Making Books and Sharing Stories

Enquiry Question How can we use the natural and built environment as a mechanism for teaching and learning?
School Whitefield Infants and Nursery Unit

The children are now able to evaluate their own performance and preferred style of learning

Class teacher, Whitefield Infants and Nursery Unit

 

Context and Objectives

This year Whitefield outlined a real need in their self-assessment to provide pupils with more firsthand experiences. They identified that most of the children have a very limited experience of life beyond the school. This, coupled with the fact that 100% of the children are EAL learners, “is having a negative impact on their writing, leading to disappointing SATs results” (SIP)

To approach this, the school wanted to make better use of the outside environment and looked at combining this need into one stem of enquiry for the year: “This project relates to identified needs in our School Improvement Plan. It allows us to plan for a more cross-curricular approach to teaching and learning which will enrich each child’s learning”. (School CP Coordinator)

 

Activity

The staff were consulted during discussions about school development planning in deciding the focus for the project. The impact of a recent study visit to Reggio Emilia in northern Italy resulted in a whole school focus on the natural world.

Practitioners were chosen who would be comfortable working outdoors, had a track record of high quality work in their own right as artists and a track record of working well with young children. 

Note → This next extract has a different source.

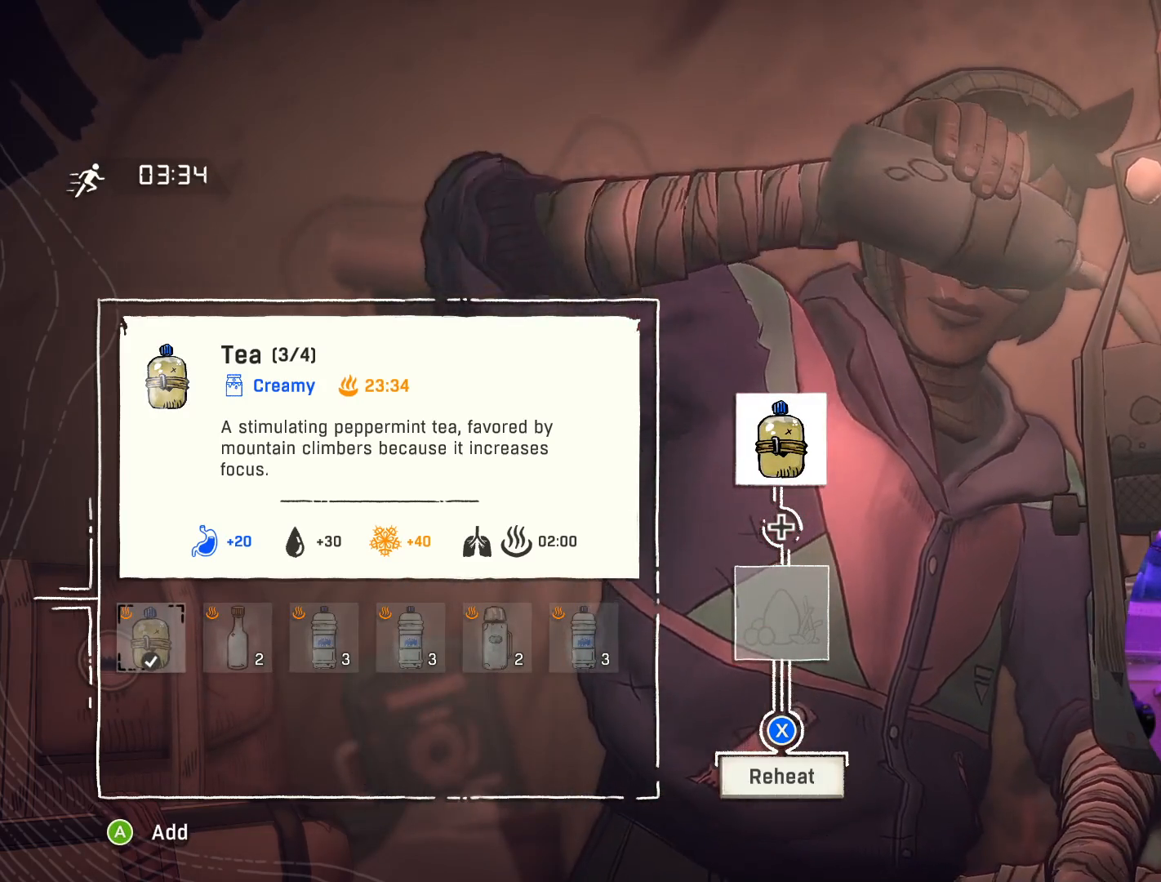
{"buttons": [], "left_stick": "center", "right_stick": "center", "events": []}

Teaching and support staff worked alongside practitioners to explore the possibilities of using the outdoor environment as a tool for effective teaching and learning. This included creating musical compositions and stories and songs, to perform and record. Working alongside creative practitioners, staff developed the use of role-play, both indoors and outside, as a tool to initiate and extend language and vocabulary. An emphasis was placed on story structure and bringing stories to life, and the activities were designed to ensure that all different learning styles of the children would be met.

Activities included:

  • Developing story telling and writing using the outdoors as a stimulus.
  • Developing outdoor musical trails.
  • Creating and re-telling narratives in the correct sequence, drawing on language patterns of stories through role-play and drama.
  • Using illustration to widen and develop children’s language.
  • Linking music to stories and composition leading to nonfiction writing.

 

Impacts and Outcomes

  • A Year 1 girl, who had been an elective mute throughout her time at Whitefield, gradually built more confidence through the project and at the end was successful in reciting her poem to the rest of the school.
  • Science knowledge was visibly increased; e.g. six year olds were able to explain to visiting adults how starfish ‘absorbed’ their prey and give an account of the behaviour of puffer fish when threatened.
  • Staff successfully experimented with practitioners on new ways of working with children outdoors; e.g. showing children how to record tales on a story stick, sticky bookmark or story string – now part of the Year 2 teachers planning for the coming year.
  • Each class has produced a ‘Golden Book’ with key examples of children’s work that will be used to support professional development of teachers. Work has been levelled to show progression beyond expectation .
  • The school reporting system to parents now has a paragraph focused on each child’s work with Creative Partnerships.
  • Lots of visitors have been into the school during the year to observe the creative approaches to teaching now taking place in all classrooms.

 

Next Steps and Futures

  • The school are developing the ’pod’ idea seen at a visit to Jubilee Primary in East London, to link speaking and listening ideas with children’s writing.
  • The school will continue to open up the school to enable others to model their way of working as well as visit other schools to move their own learning on further.